Tokyo Electric gained 4 percent to 2,975 yen. A $1 change in a barrel of crude alters Tokyo Electric’s annual fuel costs by 18 billion yen ($193 million). Kansai Electric Power Co., Japan’s second-biggest utility, added 2.9 percent to 2,650 yen.
Oil futures in New York fell 4.7 percent yesterday to $46.96 a barrel, the lowest since May 20, 2005. Prices were at $47.29 in after-hours trading.
In Sydney, Rio Tinto Group tumbled 5.6 percent to A$36.80. The company said it’s reassessing expenditure and that the review may affect some exploration projects.
Toyota Motor Corp., Japan’s largest automaker, fell 0.9 percent to 2,800 yen, after November U.S. sales plunged 34 percent, the most since at least 1980. Honda Motor Co., the No. 2 carmaker, slumped 4.7 percent to 1,797 yen after U.S. sales last month dropped 32 percent.

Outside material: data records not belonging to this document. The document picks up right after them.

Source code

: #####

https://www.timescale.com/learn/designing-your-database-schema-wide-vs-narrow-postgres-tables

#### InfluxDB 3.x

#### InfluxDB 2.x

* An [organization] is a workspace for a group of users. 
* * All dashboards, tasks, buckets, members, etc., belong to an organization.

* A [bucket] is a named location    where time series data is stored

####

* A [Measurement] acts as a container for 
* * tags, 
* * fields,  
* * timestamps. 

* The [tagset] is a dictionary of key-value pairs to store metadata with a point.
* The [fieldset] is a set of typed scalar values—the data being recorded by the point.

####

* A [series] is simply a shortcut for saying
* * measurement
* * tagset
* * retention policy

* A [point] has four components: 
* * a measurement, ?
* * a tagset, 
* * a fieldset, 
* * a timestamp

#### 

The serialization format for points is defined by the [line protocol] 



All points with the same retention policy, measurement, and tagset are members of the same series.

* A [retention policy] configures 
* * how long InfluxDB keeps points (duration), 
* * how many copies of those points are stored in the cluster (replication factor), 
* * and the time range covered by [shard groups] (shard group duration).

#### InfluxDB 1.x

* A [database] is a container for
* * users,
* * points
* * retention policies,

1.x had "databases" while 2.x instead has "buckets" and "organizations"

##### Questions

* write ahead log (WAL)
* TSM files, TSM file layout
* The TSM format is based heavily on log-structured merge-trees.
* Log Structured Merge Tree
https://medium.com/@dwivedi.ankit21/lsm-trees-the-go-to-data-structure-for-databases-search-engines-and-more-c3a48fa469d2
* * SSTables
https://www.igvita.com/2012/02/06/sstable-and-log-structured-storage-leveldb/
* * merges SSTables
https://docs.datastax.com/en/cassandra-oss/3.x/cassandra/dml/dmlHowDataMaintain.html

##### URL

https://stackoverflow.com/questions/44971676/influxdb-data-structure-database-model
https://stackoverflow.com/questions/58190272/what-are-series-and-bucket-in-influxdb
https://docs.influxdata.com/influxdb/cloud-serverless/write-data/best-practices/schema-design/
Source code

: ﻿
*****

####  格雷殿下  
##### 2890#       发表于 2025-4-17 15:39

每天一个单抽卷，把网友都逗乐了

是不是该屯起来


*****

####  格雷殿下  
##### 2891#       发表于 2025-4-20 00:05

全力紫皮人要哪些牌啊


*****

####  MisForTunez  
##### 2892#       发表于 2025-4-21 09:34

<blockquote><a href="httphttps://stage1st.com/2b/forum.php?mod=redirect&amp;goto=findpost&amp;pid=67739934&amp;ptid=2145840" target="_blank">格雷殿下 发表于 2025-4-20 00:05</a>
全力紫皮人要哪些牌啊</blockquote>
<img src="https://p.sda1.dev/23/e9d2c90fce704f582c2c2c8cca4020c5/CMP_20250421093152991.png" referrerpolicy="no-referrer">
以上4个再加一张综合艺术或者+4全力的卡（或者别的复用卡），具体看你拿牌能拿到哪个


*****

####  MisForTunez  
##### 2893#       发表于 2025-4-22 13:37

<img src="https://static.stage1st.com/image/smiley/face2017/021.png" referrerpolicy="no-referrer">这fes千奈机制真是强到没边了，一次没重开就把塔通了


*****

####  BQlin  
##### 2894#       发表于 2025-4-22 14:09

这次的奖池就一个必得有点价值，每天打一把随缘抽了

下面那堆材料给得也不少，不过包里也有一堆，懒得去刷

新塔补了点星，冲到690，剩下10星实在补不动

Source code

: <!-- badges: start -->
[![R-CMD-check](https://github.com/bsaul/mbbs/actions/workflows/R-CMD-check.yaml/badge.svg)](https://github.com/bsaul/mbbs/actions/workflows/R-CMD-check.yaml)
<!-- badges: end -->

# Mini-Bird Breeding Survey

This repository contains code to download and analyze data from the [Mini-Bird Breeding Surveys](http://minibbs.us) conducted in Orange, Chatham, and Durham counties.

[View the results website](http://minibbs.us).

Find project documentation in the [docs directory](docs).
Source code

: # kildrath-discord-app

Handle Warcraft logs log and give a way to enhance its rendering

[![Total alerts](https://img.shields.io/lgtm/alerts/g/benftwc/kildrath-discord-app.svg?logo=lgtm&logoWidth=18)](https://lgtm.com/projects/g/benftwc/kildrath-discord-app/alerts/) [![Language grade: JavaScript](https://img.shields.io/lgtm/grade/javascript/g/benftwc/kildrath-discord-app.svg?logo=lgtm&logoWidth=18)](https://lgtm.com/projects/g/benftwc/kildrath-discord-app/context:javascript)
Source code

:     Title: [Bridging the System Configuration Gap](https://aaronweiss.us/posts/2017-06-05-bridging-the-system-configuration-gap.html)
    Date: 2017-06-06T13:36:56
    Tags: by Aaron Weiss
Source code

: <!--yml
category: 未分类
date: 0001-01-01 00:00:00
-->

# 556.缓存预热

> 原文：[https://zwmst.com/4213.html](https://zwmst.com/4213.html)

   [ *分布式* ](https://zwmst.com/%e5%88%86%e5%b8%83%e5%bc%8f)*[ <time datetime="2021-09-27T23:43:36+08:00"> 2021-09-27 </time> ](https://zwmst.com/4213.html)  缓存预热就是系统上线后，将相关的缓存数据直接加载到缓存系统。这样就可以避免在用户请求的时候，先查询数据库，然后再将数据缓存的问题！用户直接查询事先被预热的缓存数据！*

China Mobile climbed 2.5 percent to HK$72.05, after state radio said the country will invest a total of 800 billion yuan ($116 billion) to provide 3G mobile services, and issue three licenses by the end of the year.
Airports of Thailand, which operates the Suvarnabhumi airport besieged by anti-government protesters, surged 4.8 percent to 17.40 baht, after demonstrators ended their eight-day blockade, allowing some passenger flights to leave as early as today.